Changes In Ownership of Partnership Interest
If there was any change in the ownership of partnership interests during the year, distributive shares of partnership interest, taxes, and payments for services or for the use of property must be allocated among partners by assigning an appropriate share of each item to each day of the partnership’s taxable year.
Example: Putra becomes a 40% partner in calendar-year ‘Partnership Lie&Dharma’ on December 1. Previously, Lie and Dharma each had a 50% interest. ‘Partnership Lie&Dharma’ uses the cash method of accounting and on December 31 pays $10,000 of interest expense that relates to its entire calendar year. Putra’s distributive share of the interest expense will be ($10,000 / 365 days) x 31 days x 40% = $340.
Distributable Shares of Income and Guaranteed Payment
Distributable shares of income and guaranteed payments are reported by partners for their taxable year during which the end of the partnership fiscal year occurs. All items, including guaranteed payments, are deemed to pass through on the last day of the partnership’s tax year.
Guaranteed payments are payments to a partner determined without regard to income of the partnership. Guaranteed payments are deductible by the partnership and reported as income by the partners.
Example: Putra (on a calendar-year) has a 20% interest in a partnership that has a fiscal year ending May 31. Putra received a guaranteed payment for services rendered of $1,000 a month from 6/1 to 12/31/2011 and $1,500 a month from 1/1/2012 to 5/31/2012. After deducting the guaranteed payment, the partnership had ordinary income of $50,000 for its fiscal year ended 5/31/2012. Putra must include $24,500 in income on Putra’s calendar-year 2012 return ($50,000 x 20%) + ($1,000 x 7) + ($1,500 x 5).
Are Partners Considered To be Employees?
Partners are generally not considered to be employees for purposes of employee fringe benefits (e.g., cost of $50,000 of group-term life insurance, exclusion of premiums or benefits under an employer accident or health plan, etc.).
A partner’s fringe benefits are deductible by the partnership as guaranteed payments and must be included in a partner’s gross income.
Family partnerships are subject to special rules because of their potential use for tax avoidance. If the business is primarily service oriented (capital is not a material income-producing factor), a family member will be considered a partner only if the family member shares in the management or performs needed services.

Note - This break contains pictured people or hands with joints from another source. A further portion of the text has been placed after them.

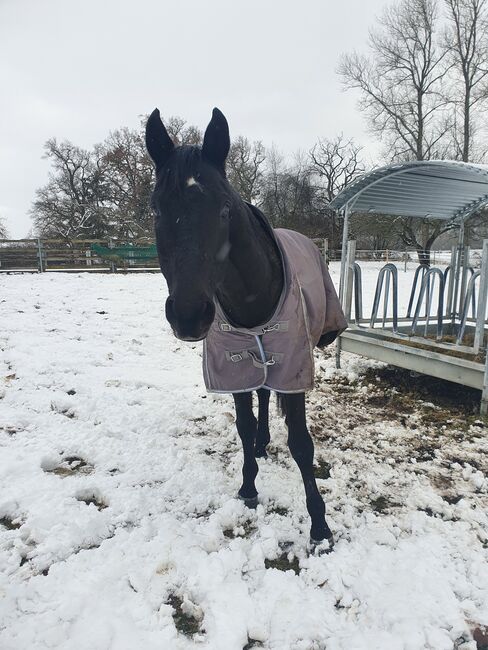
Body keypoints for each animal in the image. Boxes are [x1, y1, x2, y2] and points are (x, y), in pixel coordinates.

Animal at [146, 106, 340, 548]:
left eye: (223, 209)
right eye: (156, 209)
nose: (188, 316)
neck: (253, 295)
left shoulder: (294, 366)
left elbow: (301, 443)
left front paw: (319, 526)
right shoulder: (231, 366)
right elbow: (244, 424)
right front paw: (249, 487)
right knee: (263, 395)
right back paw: (263, 443)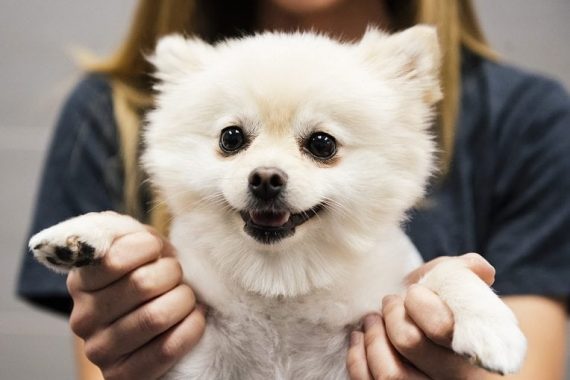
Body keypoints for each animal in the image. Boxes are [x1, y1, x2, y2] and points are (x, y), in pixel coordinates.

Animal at [30, 25, 524, 378]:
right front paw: (80, 232)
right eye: (231, 138)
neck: (280, 282)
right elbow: (141, 230)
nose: (265, 178)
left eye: (322, 144)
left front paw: (491, 325)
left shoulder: (374, 316)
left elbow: (446, 272)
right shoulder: (199, 346)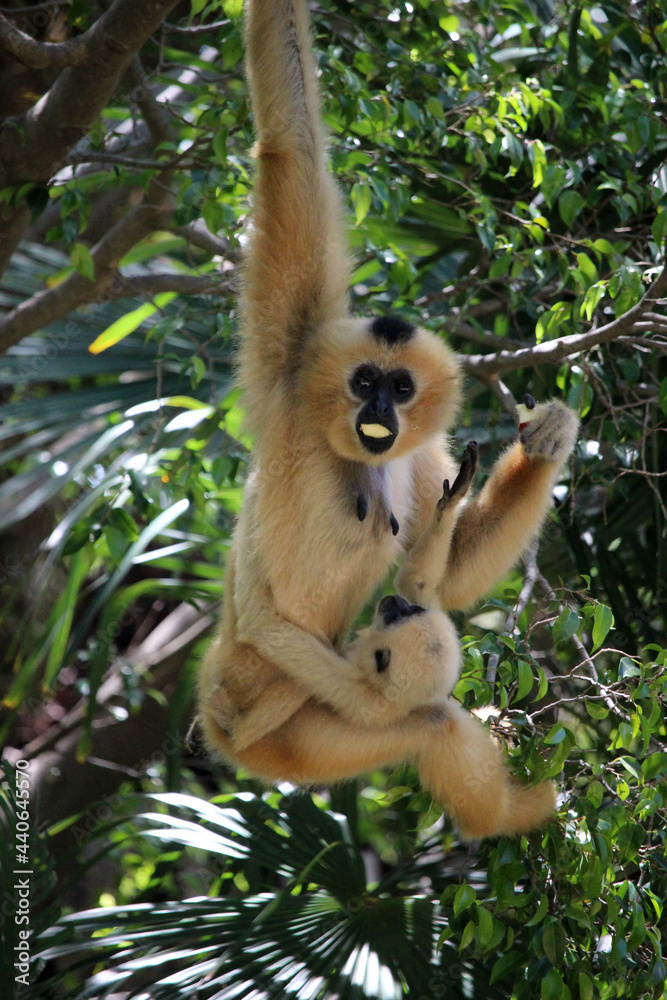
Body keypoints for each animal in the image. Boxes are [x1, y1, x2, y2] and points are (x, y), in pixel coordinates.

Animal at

Capital is not a material income-producing factor if substantially all of the gross income of the business consists of fees, commissions, or other compensation for personal services (e.g., accountants, architects, lawyers).
A family member is generally considered a partner if the family member actually owns a capital interest in a business in which capital is a material income-producing factor.
Where a capital interest in a partnership in which capital is a material income-producing factor is treated as created by gift, the distributive shares of partnership income of the donor and donee are determined by first making a reasonable allowance for services rendered to the partnership, and then allocating the remainder according to the relative capital interests of the donor and donee.